I would think the castings wouldn't be much worse than the topsoil I'm using since it has a lot of decaying matter (cheap red bag from Lowes).


----------



## Mr Fishies (Apr 9, 2006)

aquabillpers said:


> Cow, horse, and pig manures contain a lot of organics and are dangerous to use in a NPT or anywhere else. I suspect that earthworm manure ("castings") are similar.
> 
> Bill


That was my first instinct as well - but farm animal manure, is basically pure waste. When you think about what worms are eating (bits of organics they find mixed in with soil) they are using up organic matter (as they add body mass it has to come from somewhere) but some of the soil is also passing through them, they are essentially further composting the soil they are living in unless I misunderstand things.

For example, this page discusses worm castings and soil and (right at the bottom) says:

_"The total mineral balance is not increased by worm activity. Rather the conversion changes the amount of nutrient available to the plant. The minerals have been changed form an insoluble form to a plant - available, soluble form."
_
This sure sounds a lot like some of what might be happening if you soak and dry your soil a few times like AaronT indicates in the library article on DIY mineralization of soil.


----------



## mommyeireanne (Oct 24, 2007)

Worm bins compost paper products and kitchen scraps. It's a common school project. Look Here. "Compared to ordinary soil, the worm castings contain five times more nitrogen, seven times more phosphorus and 11 times more potassium. They are rich in humic acids and improve the structure of the soil." Worm castings are part of soil, but so are sand/clay/gravel...
I believe Ms Walstad once said a little bit of regular kitchen compost would be ok. So maybe a little worm castings on the bottom layer would be ok. I'd sure like to hear about your results if you try it.


----------



## xpistalpetex (Mar 31, 2008)

ya it would seem to help the forum out trying new things...ill try to get a jar test within few weeks depending on shipping


----------



## krisw (Jan 31, 2005)

Worm castings are definitely a viable substrate. There's an old 2004 thread on here about a method by Brazilian Vladimir Simoes.

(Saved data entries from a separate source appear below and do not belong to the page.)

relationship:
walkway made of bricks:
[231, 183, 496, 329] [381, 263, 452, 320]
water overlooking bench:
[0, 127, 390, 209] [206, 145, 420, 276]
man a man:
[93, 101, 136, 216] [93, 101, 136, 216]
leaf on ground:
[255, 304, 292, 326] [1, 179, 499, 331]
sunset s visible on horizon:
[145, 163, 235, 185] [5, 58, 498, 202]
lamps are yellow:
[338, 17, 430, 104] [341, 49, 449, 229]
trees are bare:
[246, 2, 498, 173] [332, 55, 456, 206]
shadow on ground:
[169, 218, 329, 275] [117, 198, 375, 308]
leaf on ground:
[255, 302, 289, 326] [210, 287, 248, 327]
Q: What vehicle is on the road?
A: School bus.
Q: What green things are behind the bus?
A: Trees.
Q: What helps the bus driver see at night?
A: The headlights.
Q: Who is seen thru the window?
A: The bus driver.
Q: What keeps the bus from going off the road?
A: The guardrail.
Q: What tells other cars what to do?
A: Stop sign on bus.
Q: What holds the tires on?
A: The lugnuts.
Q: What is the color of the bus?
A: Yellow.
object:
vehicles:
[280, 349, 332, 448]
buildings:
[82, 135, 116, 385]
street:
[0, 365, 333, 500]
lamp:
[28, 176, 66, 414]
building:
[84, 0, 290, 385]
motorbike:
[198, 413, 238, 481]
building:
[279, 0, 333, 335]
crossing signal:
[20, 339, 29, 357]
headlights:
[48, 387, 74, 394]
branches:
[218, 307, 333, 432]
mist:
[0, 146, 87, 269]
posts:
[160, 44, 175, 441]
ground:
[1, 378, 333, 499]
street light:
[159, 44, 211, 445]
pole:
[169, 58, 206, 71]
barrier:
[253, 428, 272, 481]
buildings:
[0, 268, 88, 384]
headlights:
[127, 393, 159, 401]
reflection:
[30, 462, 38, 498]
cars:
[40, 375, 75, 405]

http://www.aquaticplantcentral.com/...ic-substrates/399-vladimir-simoes-method.html

I've currently got a 2.5G tank setup using this method, with no CO2, and after a slow start, some of the plants are growing a little bit better. You can read about my experiment here:

http://www.guitarfish.org/?s=wormstrate

I'm currently beginning to contemplate setting up a larger tank with this method, that has CO2 and better lights, to fully test it out. I think I'll likely borrow some of the knowledge from AaronT's soil substrate method, but using worm castings instead:

http://gwapa.org/articles/soilsubstrate/

I hope this helps a bit.


----------



## plantblr (Feb 27, 2007)

Hi all

I could find a nursery where he has Generic potting soil with leaf mold in it.
He also said that he has vermicompost which can be mixed with it.
Is it safe to use his combination of Generic potting soil with leaf mold + vermicompost,or only Generic potting soil with leaf mold will do?
If his mixture is safe,what should be the mixing ratio of vermicompost to the Generic potting soil with leaf mold?

Thanks
Ravi


----------



## aquabillpers (Apr 13, 2006)

I think that mixture would supply far more nutrients to the water column than a NPT could handle. The result would be an algae farm.

But I could be wrong.

If you go that route, please let us know how you make out after, say, three months.

Bill


----------